:: PAGE EXCERPT ::

Specifically, we have a few key functions and variables: the underlying probability distribution \(p(x, y)\) which generate our training examples (pairs of features and labels), a training set \((x, y)_{i = 1}^{D}\) of \(D\) examples which we observe, and a model \(h(x) : x \rightarrow{} y\) which we wish to learn in order to produce a mapping from \(x\) to \(y\). This function \(h\) is selected from a larger function space \(H\).

For example, if we are in the context of linear regression models, then all functions in the function space of \(H\) will take on the form \(y_i = x_{i}^T \beta\) where a particular setting of our parameters \(\beta\) will result in a particular \(h(x)\). We also have some function \(L(h(x), y)\) that takes in our predictions and labels, and quantifies how accurate our model is across some data.

Ideally, we’d like to minimize the risk function

\[R[h(x)] = \sum_{(x, y)} L( h(x), y) p(x, y)\]

across all possible \((x, y)\) pairs. However, this is impossible since we don’t know the underlying probability distribution that describes our dataset, so instead we seek to approximate the risk function by minimizing a loss function across the data that we have observed:

\[\frac{1}{N} \sum_{i = 1}^{N} L(h(x), y)\]

Linear Models

If we assume that our data are roughly linear, then we can write a relationship between our features and real-valued outputs: \(y_i = x_i^T \beta + \epsilon\) where \(\epsilon \tilde{} N(0, \sigma^2)\). This essentially means that our data has a linear relationship that is corrupted by random Gaussian noise that has zero mean and constant variance.

This has the implication that \(y_i\) is a Gaussian random variable, and we can compute its expectation and variance:

\[E[y_i] = E[x_i^T \beta + \epsilon] = x_i^T \beta\] \[Var[y_i] = Var[x_i^T \beta + \epsilon] = \sigma^2\]

We can now write down the probability of observing a value \(y_i\) given a certain set of features \(x\):

\[p(y_i | x_i) = N(y_i | x_i^T \beta, \sigma^2)\]

Next, we can write down the probability of observing the entire dataset of \((x, y)\) pairs. This is known as the likelihood, and it’s simply the product of observing each of the individual feature, label pairs:

\[L(x,y) = \prod_{i = 1}^{n} N(y_i | x_i \beta, \sigma^2)\]

As a note, writing down the likelihood this way does assume that our training data are independent and identically distributed, meaning that we are assuming that each of the training samples have the same probability distribution, and are mutually independent.

:::
:: DATASET EXCERPTS ::

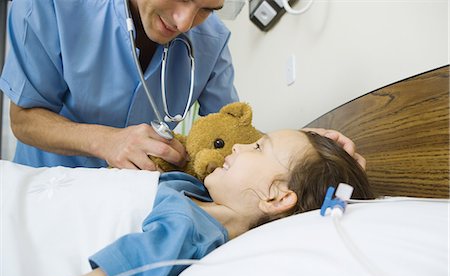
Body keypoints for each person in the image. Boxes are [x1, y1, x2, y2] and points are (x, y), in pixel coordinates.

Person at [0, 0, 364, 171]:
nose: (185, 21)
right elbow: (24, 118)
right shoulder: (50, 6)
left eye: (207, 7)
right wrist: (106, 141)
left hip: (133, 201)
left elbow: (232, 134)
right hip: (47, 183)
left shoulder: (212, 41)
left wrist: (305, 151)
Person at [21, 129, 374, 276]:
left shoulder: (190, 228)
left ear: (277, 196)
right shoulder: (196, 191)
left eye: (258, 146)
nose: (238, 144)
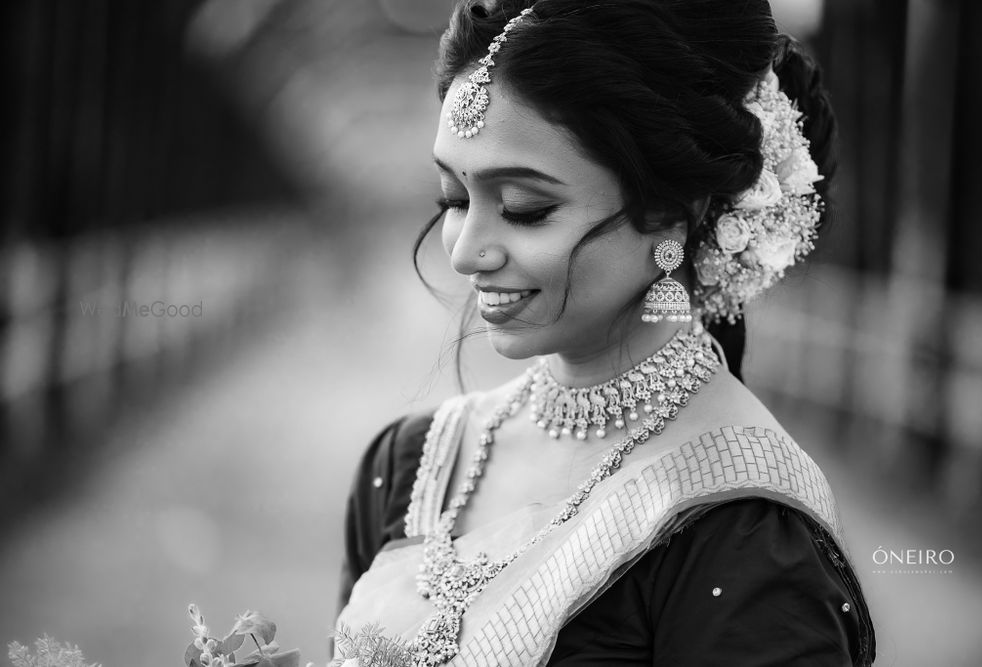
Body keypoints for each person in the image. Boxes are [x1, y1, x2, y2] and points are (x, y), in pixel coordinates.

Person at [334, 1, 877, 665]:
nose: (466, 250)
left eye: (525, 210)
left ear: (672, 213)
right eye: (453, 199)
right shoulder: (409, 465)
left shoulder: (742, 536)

:::
:: DATASET EXCERPTS ::

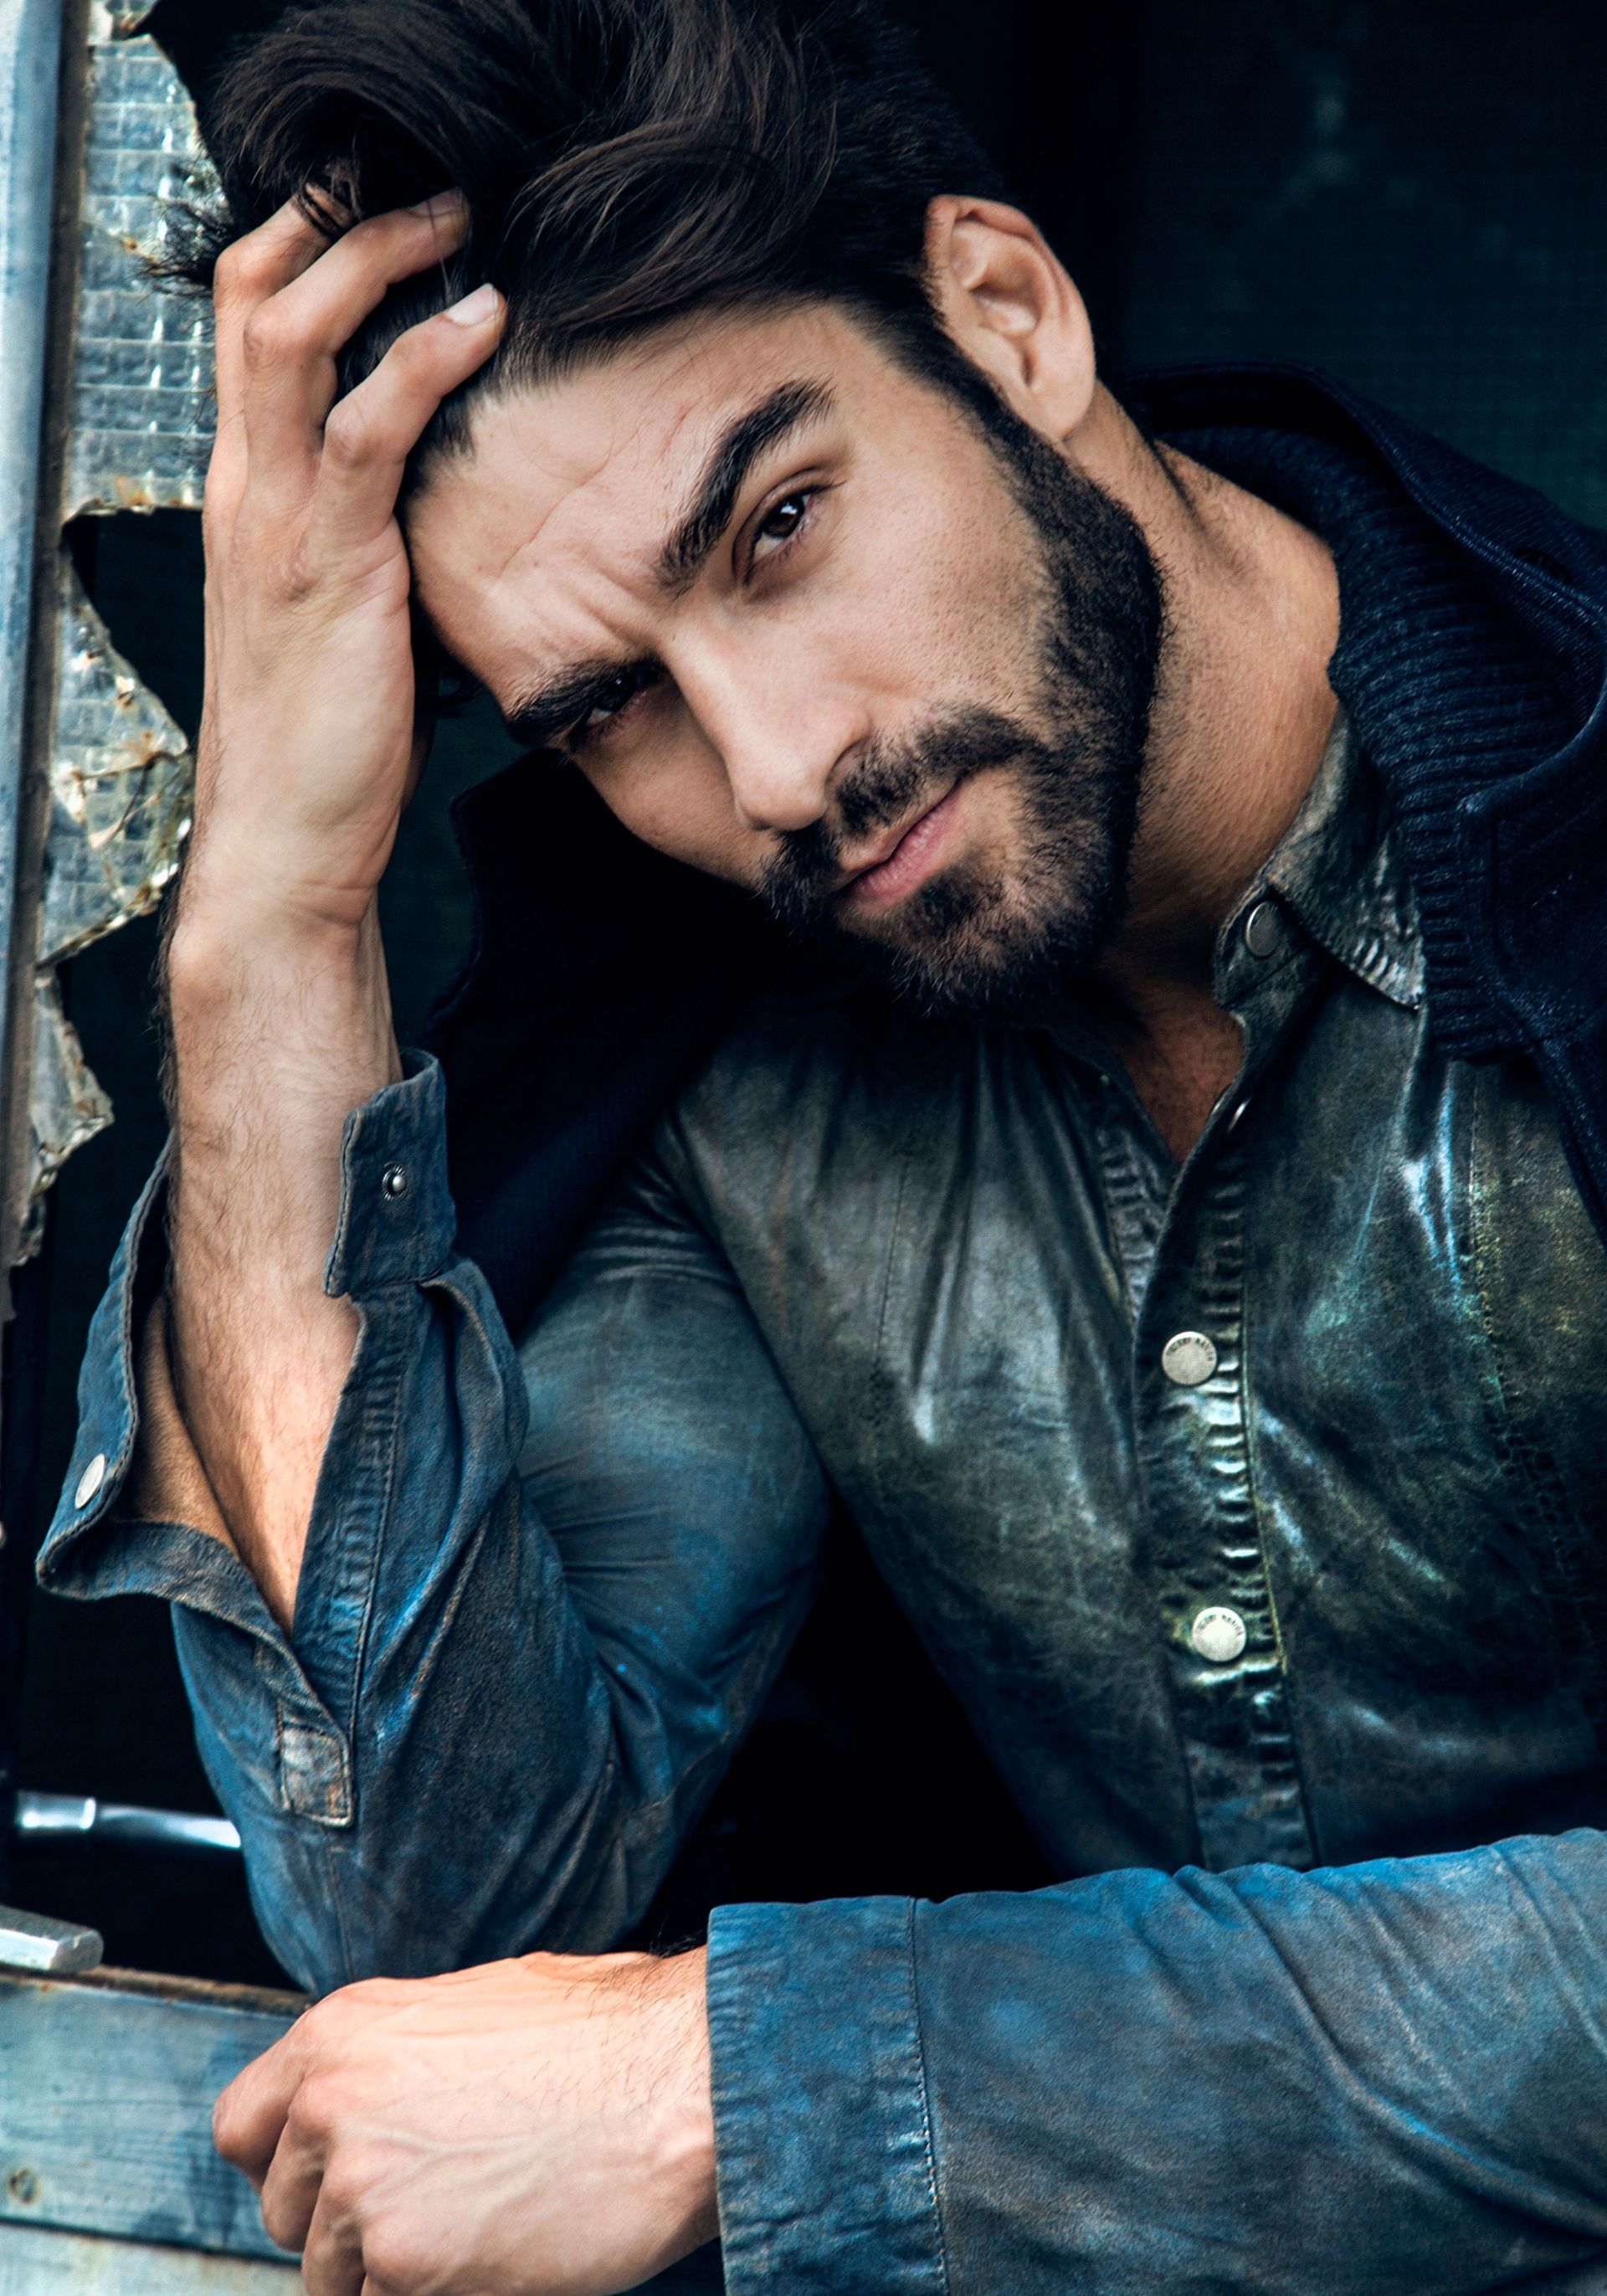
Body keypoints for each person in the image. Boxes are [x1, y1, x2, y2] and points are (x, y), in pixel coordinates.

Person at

:::

§ TASK ITEM
Reproduce the passage on risk minimization and linear models word for word, from "Next, we can" up to and including "are mutually independent.".

§ SOLUTION TO THIS PROBLEM
Next, we can write down the probability of observing the entire dataset of \((x, y)\) pairs. This is known as the likelihood, and it’s simply the product of observing each of the individual feature, label pairs:

\[L(x,y) = \prod_{i = 1}^{n} N(y_i | x_i \beta, \sigma^2)\]

As a note, writing down the likelihood this way does assume that our training data are independent and identically distributed, meaning that we are assuming that each of the training samples have the same probability distribution, and are mutually independent.